No duh we need breakthroughs. If we didn't need breakthroughs we would be able to build them right now. Your objections amount to "we don't know how to do it yet", to which I can only state "who ever said we did?" I am well aware of the enormous challenges that face A.I. researchers, especially given that this is an area of great personal interest to me and it's one of the things I've structured my degree around (shame UTAS only offers one undergraduate course on A.I., I can't do any more now until postgrad. Doing some stuff with human intelligence next semester though!)

For reference, I am 20 years old. I have a good 50 years left in me at minimum barring accidents or brain cancer or some such (no family history, my grandparents are in their 80's / 90's right now, but you never know). Life extension also happens to be a field that has a bright future ahead of it, so my life could even be far longer than that. By the 2030's, supercomputers should be outperforming brains in raw calculations per second. Assuming moore's law doesn't hold out that long, we can shift this date to the 2040's. Assuming there is a magical block that prevents computers from ever matching human brains (there isn't, but for argument's sake), then the strong A.I. will just come in a different form - a synthetic brain made of the same stuff ours are, larger than our own, with general processors scattered around amongst the neurons for precision calculations.

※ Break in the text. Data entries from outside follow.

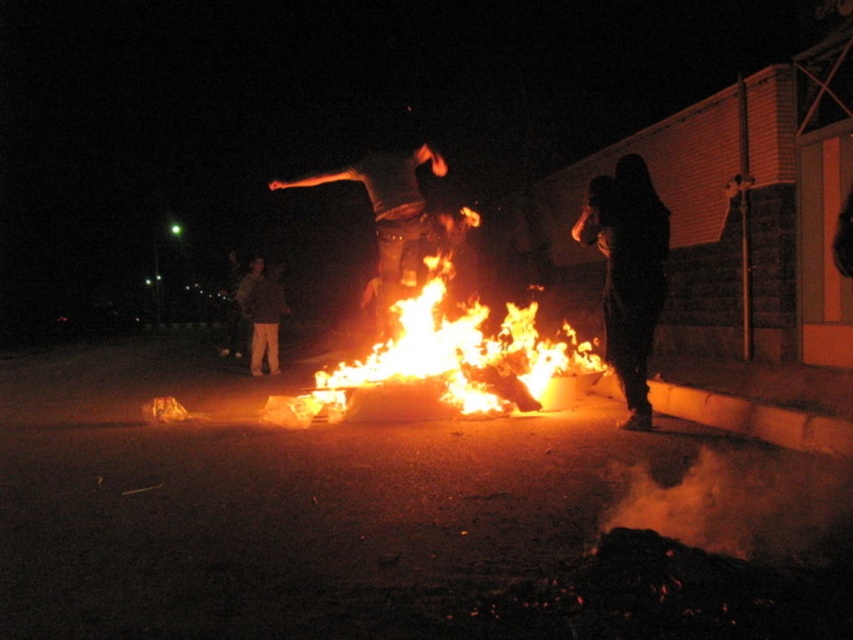
Which is behind, point (352, 368) or point (244, 301)?

The point (244, 301) is behind.

Is flaming wood at center to the left of dark brown fabric pants at lower left from the viewer's perspective?

In fact, flaming wood at center is to the right of dark brown fabric pants at lower left.

Does point (473, 307) lie behind point (251, 368)?

Yes, it is.

Where is `flaming wood at center`? flaming wood at center is located at coordinates [x=438, y=364].

Which is above, black matte figure at right or dark brown fabric pants at lower left?

black matte figure at right is above.

This screenshot has width=853, height=640. In order to click on black matte figure at right in this screenshot , I will do `click(628, 273)`.

Who is shorter, flaming wood at center or black matte figure at right?

With less height is flaming wood at center.

Can you confirm if flaming wood at center is smaller than black matte figure at right?

Correct, flaming wood at center occupies less space than black matte figure at right.

Does point (357, 371) come closer to viewer compared to point (651, 276)?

The 20+ years it will take for hardware to catch up to the brain is time for neuroscience and computer science to catch up and develop the software side of things. This might take far less than the time it has, or it might take longer. Either way, I can't see this taking 50 years, not even close. Personally, my money is on 30ish years from now.
 
Deku said:
It is getting closer by 100 to 140 kilometres per second :P
So basically it will be here in 300000 * 3600 * 24 * 365 * 2.5 / 140 million seconds?

With a little bit of patience we don't even have to travel.